任务目标
请接着下面那段讲Binder通信机制的文字往下写，从它最后一行之后开始。

研读文本
9、Service Manager进程/system/bin/ServiceManager在init进程解析init.rc时作为service启动,Service_manager.c的main()函数作为入口。Service_manager.c中开启了一个Looper死循环,循环中通过ioctl()从Binder驱动中读取数据、binder_parse()解析数据并调用svcmgr_handler()函数进行处理;从Service_manager.c中的do_add_service()和do_find_service()函数中可以看出,最重要的两个数据是svcinfo.name和svcinfo->ptr,svcinfo.name很容易知道就是service的名字,svcinfo->ptr是啥,从if (txn->target != svcmgr_handle) return -1;中其实就可以看出svcinfo->ptr是service的handle(句柄);
10、client如果要获取service,那么首先要取得service的handle,首先从ServiceManager中返回目标service的handle(查询的依据便是name啦),client有了service的handle才有了资格与service通信。Binder通信机制使用句柄来代表远程接口,这个句柄的意义和Windows编程中用到的句柄是差不多的概念。前面说到,Service Manager在充当守护进程的同时,它充当Server的角色,当它作为远程接口使用时,它的句柄值便为0,这就是它的特殊之处,其余的Server的远程接口句柄值都是一个大于0 而且由Binder驱动程序自动进行分配的。我们知道,Service Manager在Binder机制中既充当守护进程的角色,同时它也充当着Server角色,然而它又与一般的Server不一样。对于普通的Server来说,Client如果想要获得Server的远程接口,那么必须通过Service Manager远程接口提供的getService接口来获得,这本身就是一个使用Binder机制来进行进程间通信的过程。而对于Service Manager这个Server来说,Client如果想要获得Service Manager远程接口,却不必通过进程间通信机制来获得,因为Service Manager远程接口是一个特殊的Binder引用,它的引用句柄一定是0。
11、从IPCThreadState::self()中可以知道每一个PoolThread(Binder线程)都有单独的一个IPCThreadState对象;注释:看pthread_getspecific得来。
IPCThreadState* IPCThreadState::self()
{
if (gHaveTLS) {
restart:
const pthread_key_t k = gTLS;
IPCThreadState* st = (IPCThreadState*)pthread_getspecific(k);
if (st) return st;
return new IPCThreadState;
}
if (gShutdown) return NULL;
pthread_mutex_lock(&gTLSMutex);
if (!gHaveTLS) {
if (pthread_key_create(&gTLS, threadDestructor) != 0) {
pthread_mutex_unlock(&gTLSMutex);
return NULL;
}
gHaveTLS = true;
}
pthread_mutex_unlock(&gTLSMutex);
goto restart;
}
12、BpServiceManager.addService()中将Service对象作为参数,并调用writeStrongBinder()将Binder进行序列化,序列化后将保存在flat_binder_object结构体对象中,flat_binder_object.binder指向BBinder指针,flat_binder_object.cookie指向BBinder对象;
virtual status_t addService(const String16& name, const sp<IBinder>& service,
bool allowIsolated)

原始数据
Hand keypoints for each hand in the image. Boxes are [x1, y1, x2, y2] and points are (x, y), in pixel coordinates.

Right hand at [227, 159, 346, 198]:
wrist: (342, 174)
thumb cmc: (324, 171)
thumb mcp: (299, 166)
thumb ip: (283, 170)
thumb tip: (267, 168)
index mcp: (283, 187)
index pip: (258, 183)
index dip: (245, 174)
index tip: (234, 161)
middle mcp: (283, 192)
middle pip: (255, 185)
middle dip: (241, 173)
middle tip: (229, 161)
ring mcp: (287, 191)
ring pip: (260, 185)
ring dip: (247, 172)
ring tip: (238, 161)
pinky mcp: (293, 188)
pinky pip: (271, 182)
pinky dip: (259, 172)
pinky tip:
==
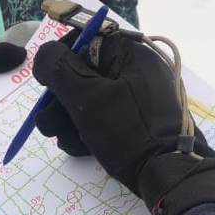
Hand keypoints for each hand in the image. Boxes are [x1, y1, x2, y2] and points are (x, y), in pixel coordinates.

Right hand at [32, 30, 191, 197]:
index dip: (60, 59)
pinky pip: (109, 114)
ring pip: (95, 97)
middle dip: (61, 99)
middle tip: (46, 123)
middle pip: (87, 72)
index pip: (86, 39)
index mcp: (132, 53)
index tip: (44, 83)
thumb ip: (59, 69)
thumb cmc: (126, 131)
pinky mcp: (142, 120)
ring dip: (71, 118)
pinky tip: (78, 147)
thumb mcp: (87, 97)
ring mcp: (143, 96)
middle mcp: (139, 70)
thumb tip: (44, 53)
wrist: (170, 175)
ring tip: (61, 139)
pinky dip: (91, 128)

作答区
{
Parcel data, reply;
data.writeInterfaceToken(IServiceManager::getInterfaceDescriptor());
data.writeString16(name);
data.writeStrongBinder(service);
data.writeInt32(allowIsolated ? 1 : 0);
status_t err = remote()->transact(ADD_SERVICE_TRANSACTION, data, &reply);
return err == NO_ERROR ? reply.readExceptionCode() : err;
}status_t flatten_binder(const sp<ProcessState>& proc,
const sp<IBinder>& binder, Parcel* out)
{
flat_binder_object obj;
obj.flags = 0x7f | FLAT_BINDER_FLAG_ACCEPTS_FDS;
if (binder != NULL) {
IBinder *local = binder->localBinder(); //BBinder::localBinder() return this;
if (!local) {
BpBinder *proxy = binder->remoteBinder(); //BpBinder::remoteBinder() return this;
if (proxy == NULL) {
ALOGE("null proxy");
}
const int32_t handle = proxy ? proxy->handle() : 0;
obj.type = BINDER_TYPE_HANDLE;
obj.handle = handle;
obj.cookie = NULL;
} else { //addService()走这个逻辑,看到没根本就没有对handle赋值,这个会在Binder驱动中赋值;
obj.type = BINDER_TYPE_BINDER;
obj.binder = local->getWeakRefs();
obj.cookie = local;
}
} else {
obj.type = BINDER_TYPE_BINDER;
obj.binder = NULL;
obj.cookie = NULL;
}
return finish_flatten_binder(binder, obj, out);
}
13、
Parcel::readStrongBinder()-->unflatten_binder()从读取parcel中flat_binder_object结构体中解析出BBinder或BpXXXX;
Parcel::writeStrongBinder()-->flatten_binder()将Binder序列化后将保存在flat_binder_object结构体对象中,见12条分析;
Parcel.cpp中提供了android命名空间的acquire_object()、release_object()、finish_flatten_binder()、flatten_binder()、unflatten_binder()、finish_unflatten_binder()等全局方法;
14、writeTransactionData()将parcel数据保存到binder_transaction_data结构体中,然后通过;
status_t IPCThreadState::writeTransactionData(int32_t cmd, uint32_t binderFlags,
int32_t handle, uint32_t code, const Parcel& data, status_t* statusBuffer)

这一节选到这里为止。